The Monkees debuted on television in September 1966, and Davy Jones attracted a lot of attention from fans for his charm, wit, warm sense of humor and boyish good looks. The Monkees soon scored on the music charts with hits like "I'm a Believer," "Pleasant Valley Sunday" and "Daydream Believer"—covers of songs originally released by Neil Diamond, Gerry Goffin and Carole King, and John Stewart, respectively—and their albums sold millions of copies. Jones later wrote several autobiographies, including 1987's They Made a Monkee Out of Me.
A member of the Monkees, Davy Jones became a popular teen idol in the late 1960s. He began an acting career at the age of 11, winning a role on the popular British soap opera Coronation Street.
Jones trained to become a jockey for a time, but gave up that career path to perform on stage. He played the Artful Dodger in a London production of the musical Oliver!, reprising the role for his Broadway debut in 1963. He received a Tony Award nomination for his performance that same year.
Jones landed a few television guest appearances and other roles before landing his big break: Along with Michael Nesmith, Peter Tork and Mickey Dolenz, he was selected to perform on a new TV series about a rock group modeled after the Beatles. The Monkees debuted in September 1966, with audiences adoring the humorous antics of the manufactured band. Jones especially attracted attention from fans due to his charm and boyish good looks.
It wasn't long before the Monkees scored on the music charts. Their version of Neil Diamond's "I'm a Believer" and "Last Train to Clarksville" were their first No. 1 hits. More successful singles followed, including another Neil Diamond tune, "Little Bit Me, Little Bit You"; Gerry Goffin's and Carole King's "Pleasant Valley Sunday"; and "Daydream Believer" by John Stewart of the Kingston Trio. Their albums sold millions of copies.
The Monkees even starred in their own feature film, Head, released in 1968. Unfortunately for the so-called "Pre-Fab Four," the movie was a box-office dued. That same year, their series was canceled and Tork left the group. Jones and the remaining members soldiered on for a while, releasing 1969's Instant Replay before splitting up.
Thereafter, Jones continued acting and singing. He released a self-titled album in 1971. That same year, he made a memorable appearance on the hit family sitcom The Brady Bunch, playing himself as well as Marsha Brady's dream date for the prom. Jones had guest roles on a number of other shows, capitalizing on his popularity as a teen idol.
Returning to music, Jones teamed up with Dolenz and former Monkees songwriters Tommy Boyce and Bobby Hart to work on a new project. The group released one album together in 1976, which failed to make much of an impression on the music-buying public.
There was a renewed interest in the Monkees, however, in the 1980s, when some of the group's original recordings returned to the charts. In 1986, Dolenz, Tork and Jones reunited for a concert tour. That same year, they released a greatest hits collection, Then and Now, featuring a new track, "That Was Then, This Is Now." Reruns of the group's series began airing on MTV in 1987, giving the band even more of a boost.
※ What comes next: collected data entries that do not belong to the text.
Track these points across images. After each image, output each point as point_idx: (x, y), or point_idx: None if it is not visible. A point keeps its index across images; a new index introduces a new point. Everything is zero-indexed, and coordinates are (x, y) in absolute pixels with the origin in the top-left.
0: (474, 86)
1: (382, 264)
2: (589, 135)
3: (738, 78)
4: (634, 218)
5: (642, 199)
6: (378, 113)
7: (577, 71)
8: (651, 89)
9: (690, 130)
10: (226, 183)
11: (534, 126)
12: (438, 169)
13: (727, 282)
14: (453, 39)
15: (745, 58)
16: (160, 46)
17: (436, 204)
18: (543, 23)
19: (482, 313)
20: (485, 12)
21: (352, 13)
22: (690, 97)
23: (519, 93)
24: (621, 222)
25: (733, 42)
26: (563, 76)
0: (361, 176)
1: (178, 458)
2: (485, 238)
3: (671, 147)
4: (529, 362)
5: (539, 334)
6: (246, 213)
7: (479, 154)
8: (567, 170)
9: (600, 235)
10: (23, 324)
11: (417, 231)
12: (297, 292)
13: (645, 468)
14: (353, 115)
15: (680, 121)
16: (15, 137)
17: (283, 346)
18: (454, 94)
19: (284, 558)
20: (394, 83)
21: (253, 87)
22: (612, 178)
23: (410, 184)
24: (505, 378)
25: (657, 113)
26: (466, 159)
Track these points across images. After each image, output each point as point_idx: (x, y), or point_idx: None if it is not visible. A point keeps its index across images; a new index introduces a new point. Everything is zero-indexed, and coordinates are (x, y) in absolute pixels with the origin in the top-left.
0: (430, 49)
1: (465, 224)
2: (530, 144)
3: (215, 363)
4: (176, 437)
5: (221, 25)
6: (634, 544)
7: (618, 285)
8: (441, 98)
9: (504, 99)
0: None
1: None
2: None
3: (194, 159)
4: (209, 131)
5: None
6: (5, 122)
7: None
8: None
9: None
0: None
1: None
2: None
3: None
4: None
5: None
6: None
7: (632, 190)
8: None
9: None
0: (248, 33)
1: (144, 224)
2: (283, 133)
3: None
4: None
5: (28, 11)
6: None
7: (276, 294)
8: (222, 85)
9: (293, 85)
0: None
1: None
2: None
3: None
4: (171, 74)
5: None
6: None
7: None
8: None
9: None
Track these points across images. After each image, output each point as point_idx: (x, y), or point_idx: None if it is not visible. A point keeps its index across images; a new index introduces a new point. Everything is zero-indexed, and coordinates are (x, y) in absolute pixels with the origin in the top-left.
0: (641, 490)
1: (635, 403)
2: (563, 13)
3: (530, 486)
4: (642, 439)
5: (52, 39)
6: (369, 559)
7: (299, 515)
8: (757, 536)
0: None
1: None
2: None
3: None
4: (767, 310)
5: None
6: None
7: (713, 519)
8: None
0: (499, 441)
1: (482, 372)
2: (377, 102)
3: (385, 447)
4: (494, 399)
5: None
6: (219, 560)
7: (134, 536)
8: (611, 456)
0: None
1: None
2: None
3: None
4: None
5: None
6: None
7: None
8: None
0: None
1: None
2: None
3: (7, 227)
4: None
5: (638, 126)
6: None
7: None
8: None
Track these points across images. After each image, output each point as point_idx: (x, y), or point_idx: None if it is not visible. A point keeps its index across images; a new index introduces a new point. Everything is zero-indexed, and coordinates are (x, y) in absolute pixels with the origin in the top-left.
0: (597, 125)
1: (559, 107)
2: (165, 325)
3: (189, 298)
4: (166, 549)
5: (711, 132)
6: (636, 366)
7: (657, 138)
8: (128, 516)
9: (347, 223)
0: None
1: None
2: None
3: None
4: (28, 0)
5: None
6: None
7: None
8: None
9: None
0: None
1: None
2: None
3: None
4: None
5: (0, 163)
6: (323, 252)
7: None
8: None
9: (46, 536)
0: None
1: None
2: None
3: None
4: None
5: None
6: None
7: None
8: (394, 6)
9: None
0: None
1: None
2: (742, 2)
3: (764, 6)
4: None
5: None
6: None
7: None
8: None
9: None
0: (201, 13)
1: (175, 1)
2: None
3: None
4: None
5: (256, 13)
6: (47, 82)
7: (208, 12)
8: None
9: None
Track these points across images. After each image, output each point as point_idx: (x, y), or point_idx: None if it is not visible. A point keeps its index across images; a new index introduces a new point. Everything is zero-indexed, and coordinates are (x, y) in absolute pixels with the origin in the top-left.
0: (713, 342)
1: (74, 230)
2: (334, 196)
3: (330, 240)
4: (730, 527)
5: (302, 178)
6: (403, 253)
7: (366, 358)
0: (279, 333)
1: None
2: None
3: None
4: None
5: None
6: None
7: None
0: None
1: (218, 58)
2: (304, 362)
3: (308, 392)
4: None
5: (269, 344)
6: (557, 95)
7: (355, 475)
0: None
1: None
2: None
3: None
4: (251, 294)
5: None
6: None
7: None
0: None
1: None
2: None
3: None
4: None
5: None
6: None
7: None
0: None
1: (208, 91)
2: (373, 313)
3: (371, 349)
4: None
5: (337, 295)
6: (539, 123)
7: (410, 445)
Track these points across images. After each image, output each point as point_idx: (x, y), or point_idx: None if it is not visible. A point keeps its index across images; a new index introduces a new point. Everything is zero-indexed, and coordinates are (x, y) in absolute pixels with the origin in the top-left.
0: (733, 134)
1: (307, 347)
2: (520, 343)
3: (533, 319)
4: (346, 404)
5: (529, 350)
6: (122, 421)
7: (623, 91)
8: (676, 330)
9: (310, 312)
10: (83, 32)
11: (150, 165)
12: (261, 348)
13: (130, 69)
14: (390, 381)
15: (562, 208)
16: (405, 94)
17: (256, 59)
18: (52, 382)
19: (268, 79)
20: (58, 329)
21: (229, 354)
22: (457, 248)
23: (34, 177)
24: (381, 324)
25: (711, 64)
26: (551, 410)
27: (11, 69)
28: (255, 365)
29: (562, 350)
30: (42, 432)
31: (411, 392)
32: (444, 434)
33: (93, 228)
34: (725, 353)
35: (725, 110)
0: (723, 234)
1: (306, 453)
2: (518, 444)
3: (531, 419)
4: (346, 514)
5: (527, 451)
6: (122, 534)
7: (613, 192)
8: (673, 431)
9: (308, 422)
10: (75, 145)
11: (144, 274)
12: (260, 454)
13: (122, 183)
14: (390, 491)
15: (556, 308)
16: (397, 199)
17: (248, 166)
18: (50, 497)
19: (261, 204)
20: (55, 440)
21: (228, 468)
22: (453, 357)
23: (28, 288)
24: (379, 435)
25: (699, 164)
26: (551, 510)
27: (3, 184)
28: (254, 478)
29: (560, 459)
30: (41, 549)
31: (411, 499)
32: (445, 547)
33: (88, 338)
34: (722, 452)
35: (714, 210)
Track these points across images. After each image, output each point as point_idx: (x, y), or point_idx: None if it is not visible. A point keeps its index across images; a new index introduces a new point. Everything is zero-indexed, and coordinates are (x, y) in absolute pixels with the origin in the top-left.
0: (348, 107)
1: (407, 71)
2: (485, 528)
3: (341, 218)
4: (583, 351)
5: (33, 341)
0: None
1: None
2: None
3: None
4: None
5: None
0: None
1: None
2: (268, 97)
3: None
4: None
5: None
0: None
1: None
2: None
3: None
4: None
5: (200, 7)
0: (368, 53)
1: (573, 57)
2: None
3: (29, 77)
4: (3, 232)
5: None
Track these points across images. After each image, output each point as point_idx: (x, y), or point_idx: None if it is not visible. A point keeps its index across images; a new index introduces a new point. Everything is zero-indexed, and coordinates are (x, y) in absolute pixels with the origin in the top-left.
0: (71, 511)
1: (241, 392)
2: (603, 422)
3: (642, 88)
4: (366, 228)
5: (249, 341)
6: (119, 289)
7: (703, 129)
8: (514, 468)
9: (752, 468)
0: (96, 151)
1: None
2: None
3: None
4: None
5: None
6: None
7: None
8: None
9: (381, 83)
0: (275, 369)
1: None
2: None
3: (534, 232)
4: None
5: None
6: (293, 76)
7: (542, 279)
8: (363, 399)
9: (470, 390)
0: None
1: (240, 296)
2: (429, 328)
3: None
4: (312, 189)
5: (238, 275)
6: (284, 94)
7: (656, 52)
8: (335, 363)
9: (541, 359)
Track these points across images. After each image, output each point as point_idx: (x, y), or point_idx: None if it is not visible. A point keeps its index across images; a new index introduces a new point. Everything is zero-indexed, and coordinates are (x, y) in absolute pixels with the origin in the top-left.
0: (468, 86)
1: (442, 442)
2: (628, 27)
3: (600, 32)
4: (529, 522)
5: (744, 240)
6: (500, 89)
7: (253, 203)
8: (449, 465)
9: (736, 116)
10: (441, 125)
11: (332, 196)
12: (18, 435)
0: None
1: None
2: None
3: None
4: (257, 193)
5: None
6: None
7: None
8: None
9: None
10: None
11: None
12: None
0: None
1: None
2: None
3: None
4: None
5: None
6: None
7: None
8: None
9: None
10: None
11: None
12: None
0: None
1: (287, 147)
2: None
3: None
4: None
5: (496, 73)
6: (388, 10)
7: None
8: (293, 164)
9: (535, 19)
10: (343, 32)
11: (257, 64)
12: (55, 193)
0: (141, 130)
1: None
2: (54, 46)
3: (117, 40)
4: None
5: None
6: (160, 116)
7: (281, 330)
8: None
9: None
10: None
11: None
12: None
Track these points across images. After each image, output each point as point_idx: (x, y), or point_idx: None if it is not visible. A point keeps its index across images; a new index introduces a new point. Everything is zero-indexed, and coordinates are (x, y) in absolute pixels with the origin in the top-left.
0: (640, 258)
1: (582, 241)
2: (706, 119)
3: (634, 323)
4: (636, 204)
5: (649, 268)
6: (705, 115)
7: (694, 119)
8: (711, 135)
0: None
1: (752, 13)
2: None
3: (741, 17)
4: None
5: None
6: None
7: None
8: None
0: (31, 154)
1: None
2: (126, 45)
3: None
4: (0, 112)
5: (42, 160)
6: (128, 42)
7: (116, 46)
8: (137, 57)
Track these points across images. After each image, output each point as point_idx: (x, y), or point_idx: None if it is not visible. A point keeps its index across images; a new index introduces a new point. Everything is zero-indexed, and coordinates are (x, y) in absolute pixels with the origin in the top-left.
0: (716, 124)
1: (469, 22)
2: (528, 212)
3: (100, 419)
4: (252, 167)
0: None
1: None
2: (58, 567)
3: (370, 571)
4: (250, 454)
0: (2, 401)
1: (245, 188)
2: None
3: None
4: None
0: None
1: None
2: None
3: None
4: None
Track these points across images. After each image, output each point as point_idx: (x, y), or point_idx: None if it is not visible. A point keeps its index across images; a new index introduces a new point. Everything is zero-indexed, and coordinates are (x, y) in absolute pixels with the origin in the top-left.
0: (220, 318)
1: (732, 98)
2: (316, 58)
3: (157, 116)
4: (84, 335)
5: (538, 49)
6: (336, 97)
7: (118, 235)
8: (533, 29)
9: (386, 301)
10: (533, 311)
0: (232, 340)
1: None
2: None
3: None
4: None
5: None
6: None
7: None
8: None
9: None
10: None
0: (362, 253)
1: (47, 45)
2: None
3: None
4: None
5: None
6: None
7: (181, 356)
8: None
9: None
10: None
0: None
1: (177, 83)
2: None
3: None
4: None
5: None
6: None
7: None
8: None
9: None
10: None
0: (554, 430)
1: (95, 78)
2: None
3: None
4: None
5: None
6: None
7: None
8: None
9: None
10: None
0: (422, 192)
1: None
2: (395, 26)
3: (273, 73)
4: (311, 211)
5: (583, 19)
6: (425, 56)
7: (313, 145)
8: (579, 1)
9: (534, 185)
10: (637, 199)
That same year, the Monkees released the album Pool It!.
Nesmith returned to the group in the mid-1990s for a successful tour and a new album, 1996's Justus. While the new recording failed to make the charts, the Monkees' previous albums have remained strong sellers over the years. In 2003, The Best of the Monkees reached No. 51 on the Billboard 200 chart.
Outside of his work with the Monkees, Jones continued to act. He had a cameo in The Brady Bunch Movie (1995) and appeared on such shows as Boy Meets World, The Single Guy and Sabrina, the Teenage Witch. On the London stage, he appeared in Oliver!—this time playing Fagin. He also starred as Jesus in a revival of Godspell.
Known for his wit and warm sense of humor, Jones wrote several autobiographies, including 1987's They Made a Monkee Out of Me. He also owned several thoroughbred race horses. Music, however, has remained his main passion. He has recorded several solo albums, including 2001's Just Me.
In his later years, Jones spent much of the year on tour with his band. He released a collection of his most requested songs, entitled Incredible Revisited, in 2008. He also made numerous personal appearances to meet up with fans and participated in a number of sporting events for charity.
Active until the end, Jones died on February 29, 2012, in Stuart, Florida, after suffering a heart attack. He was survived by his wife, Jessica; four daughters from previous relationships, Annabel, Talia, Jessica and Sarah; and several grandchildren.